Your instructions
Reproduce every one of the following lines verbatim, with no changes to values, order, or formatting.
## start Material provided
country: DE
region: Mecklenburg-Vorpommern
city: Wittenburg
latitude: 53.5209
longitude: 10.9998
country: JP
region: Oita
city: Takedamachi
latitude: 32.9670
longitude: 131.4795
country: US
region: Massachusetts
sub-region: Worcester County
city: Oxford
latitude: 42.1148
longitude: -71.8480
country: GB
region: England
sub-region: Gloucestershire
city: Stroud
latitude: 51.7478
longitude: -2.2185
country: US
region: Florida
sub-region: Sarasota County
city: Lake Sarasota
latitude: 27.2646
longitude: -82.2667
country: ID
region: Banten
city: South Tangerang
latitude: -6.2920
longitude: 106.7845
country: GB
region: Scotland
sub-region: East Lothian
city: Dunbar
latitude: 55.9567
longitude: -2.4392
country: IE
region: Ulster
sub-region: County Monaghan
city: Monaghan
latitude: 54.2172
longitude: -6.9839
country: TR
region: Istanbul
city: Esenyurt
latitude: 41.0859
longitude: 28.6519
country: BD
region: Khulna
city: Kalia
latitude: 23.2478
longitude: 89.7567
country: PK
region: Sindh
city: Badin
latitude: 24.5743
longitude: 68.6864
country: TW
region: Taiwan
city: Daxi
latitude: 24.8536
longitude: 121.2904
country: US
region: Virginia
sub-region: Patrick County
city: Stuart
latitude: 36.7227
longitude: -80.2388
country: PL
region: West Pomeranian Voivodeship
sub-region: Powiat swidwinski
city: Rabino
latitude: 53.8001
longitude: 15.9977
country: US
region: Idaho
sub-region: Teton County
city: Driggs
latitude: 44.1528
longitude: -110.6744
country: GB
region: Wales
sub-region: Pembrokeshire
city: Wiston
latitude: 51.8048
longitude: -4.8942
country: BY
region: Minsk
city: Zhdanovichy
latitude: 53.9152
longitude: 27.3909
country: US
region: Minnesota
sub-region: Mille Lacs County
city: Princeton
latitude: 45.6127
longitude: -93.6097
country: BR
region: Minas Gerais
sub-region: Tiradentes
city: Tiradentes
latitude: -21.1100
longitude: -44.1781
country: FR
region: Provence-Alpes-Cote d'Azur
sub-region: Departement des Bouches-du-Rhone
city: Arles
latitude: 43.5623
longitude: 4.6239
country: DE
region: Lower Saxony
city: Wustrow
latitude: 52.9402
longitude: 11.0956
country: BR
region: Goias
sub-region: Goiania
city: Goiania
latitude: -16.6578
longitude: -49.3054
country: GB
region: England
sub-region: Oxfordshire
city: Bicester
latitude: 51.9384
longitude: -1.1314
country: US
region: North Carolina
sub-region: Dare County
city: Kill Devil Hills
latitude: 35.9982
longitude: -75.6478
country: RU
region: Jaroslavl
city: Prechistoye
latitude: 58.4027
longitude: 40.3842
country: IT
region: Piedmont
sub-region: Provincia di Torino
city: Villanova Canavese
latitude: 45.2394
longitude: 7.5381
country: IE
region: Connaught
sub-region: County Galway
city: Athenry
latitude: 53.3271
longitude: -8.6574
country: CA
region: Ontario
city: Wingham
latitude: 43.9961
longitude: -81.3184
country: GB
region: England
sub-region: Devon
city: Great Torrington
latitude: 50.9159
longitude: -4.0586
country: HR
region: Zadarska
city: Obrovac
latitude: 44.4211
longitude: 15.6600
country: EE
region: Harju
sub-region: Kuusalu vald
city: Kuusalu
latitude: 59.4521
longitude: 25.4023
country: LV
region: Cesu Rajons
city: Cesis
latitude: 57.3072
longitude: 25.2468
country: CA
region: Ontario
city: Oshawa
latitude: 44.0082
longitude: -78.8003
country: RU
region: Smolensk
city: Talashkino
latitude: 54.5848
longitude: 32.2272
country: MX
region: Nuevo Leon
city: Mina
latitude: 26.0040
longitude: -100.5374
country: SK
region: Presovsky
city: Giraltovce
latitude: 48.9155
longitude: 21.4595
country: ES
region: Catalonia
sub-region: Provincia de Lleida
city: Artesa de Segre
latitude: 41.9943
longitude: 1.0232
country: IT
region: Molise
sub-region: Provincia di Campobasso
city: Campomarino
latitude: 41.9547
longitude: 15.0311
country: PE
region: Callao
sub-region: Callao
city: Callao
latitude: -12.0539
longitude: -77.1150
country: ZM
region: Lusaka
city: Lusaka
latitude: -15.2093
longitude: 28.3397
## end Material provided
Completed exercise
country: DE
region: Mecklenburg-Vorpommern
city: Wittenburg
latitude: 53.5209
longitude: 10.9998
country: JP
region: Oita
city: Takedamachi
latitude: 32.9670
longitude: 131.4795
country: US
region: Massachusetts
sub-region: Worcester County
city: Oxford
latitude: 42.1148
longitude: -71.8480
country: GB
region: England
sub-region: Gloucestershire
city: Stroud
latitude: 51.7478
longitude: -2.2185
country: US
region: Florida
sub-region: Sarasota County
city: Lake Sarasota
latitude: 27.2646
longitude: -82.2667
country: ID
region: Banten
city: South Tangerang
latitude: -6.2920
longitude: 106.7845
country: GB
region: Scotland
sub-region: East Lothian
city: Dunbar
latitude: 55.9567
longitude: -2.4392
country: IE
region: Ulster
sub-region: County Monaghan
city: Monaghan
latitude: 54.2172
longitude: -6.9839
country: TR
region: Istanbul
city: Esenyurt
latitude: 41.0859
longitude: 28.6519
country: BD
region: Khulna
city: Kalia
latitude: 23.2478
longitude: 89.7567
country: PK
region: Sindh
city: Badin
latitude: 24.5743
longitude: 68.6864
country: TW
region: Taiwan
city: Daxi
latitude: 24.8536
longitude: 121.2904
country: US
region: Virginia
sub-region: Patrick County
city: Stuart
latitude: 36.7227
longitude: -80.2388
country: PL
region: West Pomeranian Voivodeship
sub-region: Powiat swidwinski
city: Rabino
latitude: 53.8001
longitude: 15.9977
country: US
region: Idaho
sub-region: Teton County
city: Driggs
latitude: 44.1528
longitude: -110.6744
country: GB
region: Wales
sub-region: Pembrokeshire
city: Wiston
latitude: 51.8048
longitude: -4.8942
country: BY
region: Minsk
city: Zhdanovichy
latitude: 53.9152
longitude: 27.3909
country: US
region: Minnesota
sub-region: Mille Lacs County
city: Princeton
latitude: 45.6127
longitude: -93.6097
country: BR
region: Minas Gerais
sub-region: Tiradentes
city: Tiradentes
latitude: -21.1100
longitude: -44.1781
country: FR
region: Provence-Alpes-Cote d'Azur
sub-region: Departement des Bouches-du-Rhone
city: Arles
latitude: 43.5623
longitude: 4.6239
country: DE
region: Lower Saxony
city: Wustrow
latitude: 52.9402
longitude: 11.0956
country: BR
region: Goias
sub-region: Goiania
city: Goiania
latitude: -16.6578
longitude: -49.3054
country: GB
region: England
sub-region: Oxfordshire
city: Bicester
latitude: 51.9384
longitude: -1.1314
country: US
region: North Carolina
sub-region: Dare County
city: Kill Devil Hills
latitude: 35.9982
longitude: -75.6478
country: RU
region: Jaroslavl
city: Prechistoye
latitude: 58.4027
longitude: 40.3842
country: IT
region: Piedmont
sub-region: Provincia di Torino
city: Villanova Canavese
latitude: 45.2394
longitude: 7.5381
country: IE
region: Connaught
sub-region: County Galway
city: Athenry
latitude: 53.3271
longitude: -8.6574
country: CA
region: Ontario
city: Wingham
latitude: 43.9961
longitude: -81.3184
country: GB
region: England
sub-region: Devon
city: Great Torrington
latitude: 50.9159
longitude: -4.0586
country: HR
region: Zadarska
city: Obrovac
latitude: 44.4211
longitude: 15.6600
country: EE
region: Harju
sub-region: Kuusalu vald
city: Kuusalu
latitude: 59.4521
longitude: 25.4023
country: LV
region: Cesu Rajons
city: Cesis
latitude: 57.3072
longitude: 25.2468
country: CA
region: Ontario
city: Oshawa
latitude: 44.0082
longitude: -78.8003
country: RU
region: Smolensk
city: Talashkino
latitude: 54.5848
longitude: 32.2272
country: MX
region: Nuevo Leon
city: Mina
latitude: 26.0040
longitude: -100.5374
country: SK
region: Presovsky
city: Giraltovce
latitude: 48.9155
longitude: 21.4595
country: ES
region: Catalonia
sub-region: Provincia de Lleida
city: Artesa de Segre
latitude: 41.9943
longitude: 1.0232
country: IT
region: Molise
sub-region: Provincia di Campobasso
city: Campomarino
latitude: 41.9547
longitude: 15.0311
country: PE
region: Callao
sub-region: Callao
city: Callao
latitude: -12.0539
longitude: -77.1150
country: ZM
region: Lusaka
city: Lusaka
latitude: -15.2093
longitude: 28.3397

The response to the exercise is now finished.